Maggio, 6,5- Mette al centro il cross che poi Higuain trasforma in gol. Prestazione generosa da parte dell’esterno azzurro.
Albiol, 6,5- Finalmente sembra essere tornato il calciatore che tutti conoscevamo. Puntuale nelle chiusure e risoluto in alcuni interventi.
Koulibaly, 7- Un “limite invalicabile”, un vero e proprio muro. Questo ragazzo diventa sempre più una certezza.
Ghoulam, 6- Un primo tempo non proprio all’altezza condito da qualche imprecisione di troppo. Le tante gare giocate nell’ultimo periodo probabilmente si sono fatte sentire. Nel secondo tempo il suo rendimento sale riuscendo a tener testa a un avversario come Cuadrado.
David Lopez, 7- Ottima la prestazione dello spagnolo che riesce a calamitare quasi tutti i palloni che passano dalle sue parti. Tiene uniti i reparti garantendo quella solidità e quell’equilibrio che mancavano al centrocampo del Napoli.
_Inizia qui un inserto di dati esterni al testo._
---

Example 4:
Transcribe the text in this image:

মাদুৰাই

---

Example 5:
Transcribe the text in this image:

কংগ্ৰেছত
Jorginho, 7- Gara di qualità e quantità. Smista un buon numero di palloni e si fa sempre trovare pronto fuori l’area avversaria per raccogliere le respinte della difesa viola. Negli ultimi minuti cala di rendimento avendo speso parecchie energie nel corso della gara.
Callejon, 6,5 – Fa praticamente tutto: il terzino, l’esterno alto e, infine, la punta. Mette a disposizione della squadra tutta la sua qualità e il suo spirito di sacrificio risultando praticamente insostituibile nello scacchiere tattico di Benitez.
Hamsik, 5,5 – Ci mette tanta buona volontà, ma risulta troppo impreciso nell’ultimo passaggio. Spreca una grossa occasione per raddoppiare e chiudere definitivamente la gara. La maggior parte delle sue conclusioni risultano o troppo deboli o fuori misura.
Insigne, 6,5 – Per quel poco che è stato in campo si è dimostrato padrone della situazione. Dai suoi piedi sono partite quasi tutte le occasioni più pericolose del Napoli. E’ costretto ad uscire dopo 25 minuti per un grave infortunio al ginocchio.
Higuain, 7,5 – Una partita coi fiocchi quella dell’argentino. Sigla il gol della vittoria e si rende protagonista di un’azione da manuale del calcio dribblando mezza difesa della Fiorentina. Peccato che l’ultimo tocco sia stato fuori misura altrimenti avremmo assistito a uno dei gol più belli degli ultimi anni.
De Guzman, 6 – Entra al posto di Hamsik e cerca di dare velocità alla manovra. Dialoga bene in più circostanze con i compagni di squadra.
Mertens, 6 – Non brillante come al solito. Viene buttato nella mischia a freddo per sostituire l’infortunato Insigne. Prova il dribbling e la conclusione in qualche occasione, ma senza fortuna.